=== RECORDS SHOWN ===

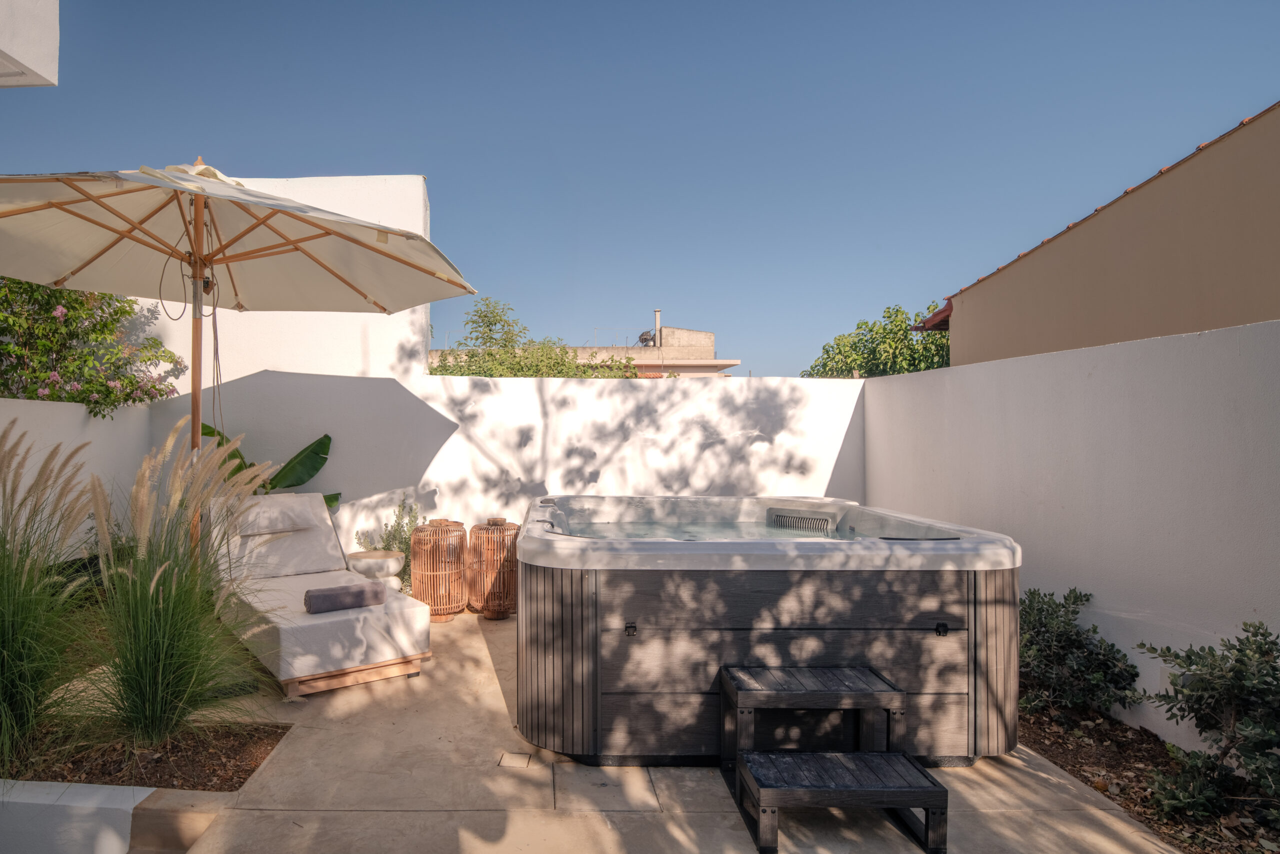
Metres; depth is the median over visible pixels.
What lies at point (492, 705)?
stone patio
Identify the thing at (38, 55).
white building
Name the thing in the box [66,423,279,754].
ornamental grass
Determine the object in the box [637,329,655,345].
water tank
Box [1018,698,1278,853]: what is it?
mulch bed
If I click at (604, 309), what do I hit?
sky
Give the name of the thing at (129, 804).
low wall
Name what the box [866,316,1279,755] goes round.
right wall
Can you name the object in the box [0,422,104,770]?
ornamental grass
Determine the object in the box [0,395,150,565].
left wall
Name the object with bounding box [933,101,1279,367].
house
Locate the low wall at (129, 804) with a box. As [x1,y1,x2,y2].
[0,779,145,853]
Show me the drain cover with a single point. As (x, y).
(512, 762)
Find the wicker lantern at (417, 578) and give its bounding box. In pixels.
[409,518,469,618]
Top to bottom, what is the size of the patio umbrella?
3.111 m
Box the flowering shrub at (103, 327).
[0,275,184,414]
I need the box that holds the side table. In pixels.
[346,549,405,589]
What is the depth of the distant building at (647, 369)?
24.33 m
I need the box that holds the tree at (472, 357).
[429,297,641,378]
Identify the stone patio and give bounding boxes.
[120,605,1180,851]
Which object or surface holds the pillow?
on the sun lounger
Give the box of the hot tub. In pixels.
[516,495,1021,765]
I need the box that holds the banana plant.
[200,427,336,506]
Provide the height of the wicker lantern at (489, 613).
0.793 m
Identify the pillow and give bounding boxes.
[236,496,319,534]
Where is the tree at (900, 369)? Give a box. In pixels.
[802,303,951,377]
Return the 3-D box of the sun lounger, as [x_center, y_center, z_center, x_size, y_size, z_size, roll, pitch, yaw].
[-1.855,1.059,4.701,0.927,0.967,2.031,1,-1,-37]
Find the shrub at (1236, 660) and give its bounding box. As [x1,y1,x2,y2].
[1137,620,1279,826]
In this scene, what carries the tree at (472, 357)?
on the ground
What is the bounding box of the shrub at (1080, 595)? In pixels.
[1018,586,1141,722]
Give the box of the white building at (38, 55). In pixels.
[0,0,59,87]
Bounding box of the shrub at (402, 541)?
[359,495,423,588]
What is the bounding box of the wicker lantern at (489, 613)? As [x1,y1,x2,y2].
[466,515,519,618]
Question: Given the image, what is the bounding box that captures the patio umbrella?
[1,161,473,568]
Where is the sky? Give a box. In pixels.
[0,0,1279,372]
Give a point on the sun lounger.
(289, 538)
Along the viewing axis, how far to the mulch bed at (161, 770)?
2.97 m
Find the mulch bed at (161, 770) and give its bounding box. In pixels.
[0,715,286,789]
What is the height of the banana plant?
1.444 m
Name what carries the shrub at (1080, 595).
on the mulch bed at (1058, 742)
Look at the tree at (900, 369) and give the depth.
13.35 m
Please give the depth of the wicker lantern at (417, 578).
5.47 m
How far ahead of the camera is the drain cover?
3.16 m
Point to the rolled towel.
(359, 593)
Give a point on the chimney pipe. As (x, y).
(657, 317)
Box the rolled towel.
[303,581,389,613]
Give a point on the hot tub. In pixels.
(652, 640)
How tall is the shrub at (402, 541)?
0.961 m
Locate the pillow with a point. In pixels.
(281, 523)
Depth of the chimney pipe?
25.17 m
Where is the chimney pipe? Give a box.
[653,308,662,346]
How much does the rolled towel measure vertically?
0.139 m
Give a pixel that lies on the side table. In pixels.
(392, 556)
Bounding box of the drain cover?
[497,750,532,767]
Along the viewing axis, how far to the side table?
5.47 m
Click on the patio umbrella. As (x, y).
(364, 294)
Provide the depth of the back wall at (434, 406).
6.35 m
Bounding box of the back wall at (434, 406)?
[147,369,867,567]
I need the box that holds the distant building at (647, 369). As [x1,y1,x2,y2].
[431,323,737,377]
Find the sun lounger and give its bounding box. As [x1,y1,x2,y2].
[206,493,430,698]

===

WHAT TO WORK ON:
In your copy of the entries above, leave out the pictures and keep every word exact.

OUTPUT OF THE EXERCISE:
Metres; depth is the median over visible pixels.
What lies at point (492, 705)?
stone patio
Identify the thing at (38, 55).
white building
Name the thing in the box [66,423,279,754].
ornamental grass
Determine the object in the box [637,329,655,345].
water tank
Box [1018,698,1278,853]: what is it?
mulch bed
If I click at (604, 309), what do I hit?
sky
Give the name of the thing at (129, 804).
low wall
Name what the box [866,316,1279,755] goes round.
right wall
Can you name the object in the box [0,422,104,770]?
ornamental grass
Determine the object in the box [0,395,150,565].
left wall
Name the object with bounding box [933,101,1279,367].
house
Locate the low wall at (129, 804) with a box. As [x1,y1,x2,y2].
[0,779,145,853]
Show me the drain cover with a single point. As (x, y).
(512, 762)
Find the wicker lantern at (417, 578) and give its bounding box. In pixels.
[409,518,469,618]
Top to bottom, what is the size of the patio umbrella?
3.111 m
Box the flowering shrub at (103, 327).
[0,275,184,414]
I need the box that holds the side table. In pixels.
[346,549,405,589]
What is the depth of the distant building at (647, 369)?
24.33 m
I need the box that holds the tree at (472, 357).
[429,297,641,378]
Identify the stone patio and give bounding boxes.
[120,605,1180,851]
Which object or surface holds the pillow?
on the sun lounger
Give the box of the hot tub. In pixels.
[516,495,1021,765]
I need the box that holds the banana plant.
[200,427,336,506]
Provide the height of the wicker lantern at (489, 613).
0.793 m
Identify the pillow and give bounding boxes.
[236,496,319,534]
Where is the tree at (900, 369)? Give a box. In pixels.
[802,303,951,377]
Return the 3-D box of the sun lounger, as [x_center, y_center, z_center, x_size, y_size, z_size, roll, pitch, yaw].
[-1.855,1.059,4.701,0.927,0.967,2.031,1,-1,-37]
Find the shrub at (1236, 660) and give its bounding box. As [x1,y1,x2,y2].
[1137,620,1279,826]
In this scene, what carries the tree at (472, 357)?
on the ground
What is the bounding box of the shrub at (1080, 595)? In pixels.
[1018,586,1141,722]
Give the box of the white building at (38, 55). In pixels.
[0,0,59,87]
Bounding box of the shrub at (402, 541)?
[359,495,423,588]
What is the bounding box of the wicker lantern at (489, 613)? As [x1,y1,x2,y2].
[466,515,519,618]
Question: Given the image, what is the bounding box that captures the patio umbrella?
[1,161,473,568]
Where is the sky? Give a box. In pixels.
[0,0,1279,372]
Give a point on the sun lounger.
(289, 538)
Along the viewing axis, how far to the mulch bed at (161, 770)?
2.97 m
Find the mulch bed at (161, 770) and give its bounding box. In pixels.
[0,715,286,789]
What is the height of the banana plant?
1.444 m
Name what carries the shrub at (1080, 595).
on the mulch bed at (1058, 742)
Look at the tree at (900, 369) and give the depth.
13.35 m
Please give the depth of the wicker lantern at (417, 578).
5.47 m
How far ahead of the camera is the drain cover?
3.16 m
Point to the rolled towel.
(359, 593)
Give a point on the chimney pipe. As (x, y).
(657, 317)
Box the rolled towel.
[303,581,389,613]
Give a point on the hot tub. In pixels.
(652, 640)
How tall is the shrub at (402, 541)?
0.961 m
Locate the pillow with a point. In pixels.
(281, 523)
Depth of the chimney pipe?
25.17 m
Where is the chimney pipe? Give a box.
[653,308,662,346]
How much does the rolled towel measure vertically?
0.139 m
Give a pixel that lies on the side table. In pixels.
(392, 556)
Bounding box of the drain cover?
[497,750,532,767]
Along the viewing axis, how far to the side table?
5.47 m
Click on the patio umbrella. As (x, y).
(364, 294)
Provide the depth of the back wall at (434, 406).
6.35 m
Bounding box of the back wall at (434, 406)?
[147,369,867,567]
I need the box that holds the distant building at (647, 369). As [x1,y1,x2,y2].
[431,323,737,377]
Find the sun lounger and give its bounding box. As [x1,y1,x2,y2].
[206,493,430,698]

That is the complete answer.